**DESCRIPTION OF THE TASK:**
Render each line of the records below as one string in a JSON list, leaving out any blank lines.

**TASK MATERIAL:**
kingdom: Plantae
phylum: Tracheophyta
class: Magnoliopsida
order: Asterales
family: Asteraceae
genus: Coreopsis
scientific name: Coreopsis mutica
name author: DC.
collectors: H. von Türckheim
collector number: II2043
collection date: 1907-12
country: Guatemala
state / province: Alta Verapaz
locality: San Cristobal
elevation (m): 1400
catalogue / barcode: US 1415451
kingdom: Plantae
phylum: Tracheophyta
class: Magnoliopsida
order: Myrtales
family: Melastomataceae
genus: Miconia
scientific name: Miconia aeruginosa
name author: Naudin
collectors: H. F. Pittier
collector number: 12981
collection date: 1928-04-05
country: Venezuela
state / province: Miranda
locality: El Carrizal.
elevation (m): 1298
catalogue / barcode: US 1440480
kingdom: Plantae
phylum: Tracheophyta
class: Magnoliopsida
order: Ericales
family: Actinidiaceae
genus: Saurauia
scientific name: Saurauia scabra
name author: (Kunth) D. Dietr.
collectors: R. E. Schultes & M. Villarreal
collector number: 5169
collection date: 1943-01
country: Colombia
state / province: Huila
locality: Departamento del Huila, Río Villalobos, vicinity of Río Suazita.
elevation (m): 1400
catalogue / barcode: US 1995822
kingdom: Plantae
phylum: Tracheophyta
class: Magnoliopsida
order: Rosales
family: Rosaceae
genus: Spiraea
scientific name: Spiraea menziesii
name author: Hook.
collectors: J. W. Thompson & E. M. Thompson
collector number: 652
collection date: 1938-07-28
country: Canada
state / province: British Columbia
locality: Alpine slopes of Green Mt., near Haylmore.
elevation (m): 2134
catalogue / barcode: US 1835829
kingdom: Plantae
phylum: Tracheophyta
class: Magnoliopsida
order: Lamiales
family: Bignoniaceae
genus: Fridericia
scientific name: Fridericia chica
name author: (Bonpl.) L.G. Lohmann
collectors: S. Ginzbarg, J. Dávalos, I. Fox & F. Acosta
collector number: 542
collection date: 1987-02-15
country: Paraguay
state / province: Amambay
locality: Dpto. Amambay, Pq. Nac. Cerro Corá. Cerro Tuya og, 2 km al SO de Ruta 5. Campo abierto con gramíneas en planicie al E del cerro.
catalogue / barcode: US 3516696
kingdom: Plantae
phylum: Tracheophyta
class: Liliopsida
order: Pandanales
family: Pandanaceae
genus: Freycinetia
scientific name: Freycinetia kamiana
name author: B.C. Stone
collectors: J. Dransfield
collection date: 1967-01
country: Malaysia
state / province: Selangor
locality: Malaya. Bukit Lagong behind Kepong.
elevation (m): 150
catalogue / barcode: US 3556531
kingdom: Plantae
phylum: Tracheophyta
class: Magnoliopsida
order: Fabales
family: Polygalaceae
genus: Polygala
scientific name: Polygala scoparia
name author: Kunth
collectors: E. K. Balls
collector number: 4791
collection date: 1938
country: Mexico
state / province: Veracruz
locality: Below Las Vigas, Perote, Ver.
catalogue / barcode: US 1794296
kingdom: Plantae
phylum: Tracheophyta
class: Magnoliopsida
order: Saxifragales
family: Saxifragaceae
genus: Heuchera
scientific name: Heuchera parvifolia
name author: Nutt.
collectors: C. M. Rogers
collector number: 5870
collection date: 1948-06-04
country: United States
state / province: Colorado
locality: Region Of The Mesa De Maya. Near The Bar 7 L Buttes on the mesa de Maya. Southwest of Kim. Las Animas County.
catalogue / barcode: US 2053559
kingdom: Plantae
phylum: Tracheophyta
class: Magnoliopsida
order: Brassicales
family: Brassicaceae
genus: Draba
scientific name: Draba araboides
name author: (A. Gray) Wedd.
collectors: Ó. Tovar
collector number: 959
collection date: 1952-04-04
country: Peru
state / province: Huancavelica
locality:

**TASK RESULT:**
[
  "kingdom: Plantae",
  "phylum: Tracheophyta",
  "class: Magnoliopsida",
  "order: Asterales",
  "family: Asteraceae",
  "genus: Coreopsis",
  "scientific name: Coreopsis mutica",
  "name author: DC.",
  "collectors: H. von Türckheim",
  "collector number: II2043",
  "collection date: 1907-12",
  "country: Guatemala",
  "state / province: Alta Verapaz",
  "locality: San Cristobal",
  "elevation (m): 1400",
  "catalogue / barcode: US 1415451",
  "kingdom: Plantae",
  "phylum: Tracheophyta",
  "class: Magnoliopsida",
  "order: Myrtales",
  "family: Melastomataceae",
  "genus: Miconia",
  "scientific name: Miconia aeruginosa",
  "name author: Naudin",
  "collectors: H. F. Pittier",
  "collector number: 12981",
  "collection date: 1928-04-05",
  "country: Venezuela",
  "state / province: Miranda",
  "locality: El Carrizal.",
  "elevation (m): 1298",
  "catalogue / barcode: US 1440480",
  "kingdom: Plantae",
  "phylum: Tracheophyta",
  "class: Magnoliopsida",
  "order: Ericales",
  "family: Actinidiaceae",
  "genus: Saurauia",
  "scientific name: Saurauia scabra",
  "name author: (Kunth) D. Dietr.",
  "collectors: R. E. Schultes & M. Villarreal",
  "collector number: 5169",
  "collection date: 1943-01",
  "country: Colombia",
  "state / province: Huila",
  "locality: Departamento del Huila, Río Villalobos, vicinity of Río Suazita.",
  "elevation (m): 1400",
  "catalogue / barcode: US 1995822",
  "kingdom: Plantae",
  "phylum: Tracheophyta",
  "class: Magnoliopsida",
  "order: Rosales",
  "family: Rosaceae",
  "genus: Spiraea",
  "scientific name: Spiraea menziesii",
  "name author: Hook.",
  "collectors: J. W. Thompson & E. M. Thompson",
  "collector number: 652",
  "collection date: 1938-07-28",
  "country: Canada",
  "state / province: British Columbia",
  "locality: Alpine slopes of Green Mt., near Haylmore.",
  "elevation (m): 2134",
  "catalogue / barcode: US 1835829",
  "kingdom: Plantae",
  "phylum: Tracheophyta",
  "class: Magnoliopsida",
  "order: Lamiales",
  "family: Bignoniaceae",
  "genus: Fridericia",
  "scientific name: Fridericia chica",
  "name author: (Bonpl.) L.G. Lohmann",
  "collectors: S. Ginzbarg, J. Dávalos, I. Fox & F. Acosta",
  "collector number: 542",
  "collection date: 1987-02-15",
  "country: Paraguay",
  "state / province: Amambay",
  "locality: Dpto. Amambay, Pq. Nac. Cerro Corá. Cerro Tuya og, 2 km al SO de Ruta 5. Campo abierto con gramíneas en planicie al E del cerro.",
  "catalogue / barcode: US 3516696",
  "kingdom: Plantae",
  "phylum: Tracheophyta",
  "class: Liliopsida",
  "order: Pandanales",
  "family: Pandanaceae",
  "genus: Freycinetia",
  "scientific name: Freycinetia kamiana",
  "name author: B.C. Stone",
  "collectors: J. Dransfield",
  "collection date: 1967-01",
  "country: Malaysia",
  "state / province: Selangor",
  "locality: Malaya. Bukit Lagong behind Kepong.",
  "elevation (m): 150",
  "catalogue / barcode: US 3556531",
  "kingdom: Plantae",
  "phylum: Tracheophyta",
  "class: Magnoliopsida",
  "order: Fabales",
  "family: Polygalaceae",
  "genus: Polygala",
  "scientific name: Polygala scoparia",
  "name author: Kunth",
  "collectors: E. K. Balls",
  "collector number: 4791",
  "collection date: 1938",
  "country: Mexico",
  "state / province: Veracruz",
  "locality: Below Las Vigas, Perote, Ver.",
  "catalogue / barcode: US 1794296",
  "kingdom: Plantae",
  "phylum: Tracheophyta",
  "class: Magnoliopsida",
  "order: Saxifragales",
  "family: Saxifragaceae",
  "genus: Heuchera",
  "scientific name: Heuchera parvifolia",
  "name author: Nutt.",
  "collectors: C. M. Rogers",
  "collector number: 5870",
  "collection date: 1948-06-04",
  "country: United States",
  "state / province: Colorado",
  "locality: Region Of The Mesa De Maya. Near The Bar 7 L Buttes on the mesa de Maya. Southwest of Kim. Las Animas County.",
  "catalogue / barcode: US 2053559",
  "kingdom: Plantae",
  "phylum: Tracheophyta",
  "class: Magnoliopsida",
  "order: Brassicales",
  "family: Brassicaceae",
  "genus: Draba",
  "scientific name: Draba araboides",
  "name author: (A. Gray) Wedd.",
  "collectors: Ó. Tovar",
  "collector number: 959",
  "collection date: 1952-04-04",
  "country: Peru",
  "state / province: Huancavelica",
  "locality:"
]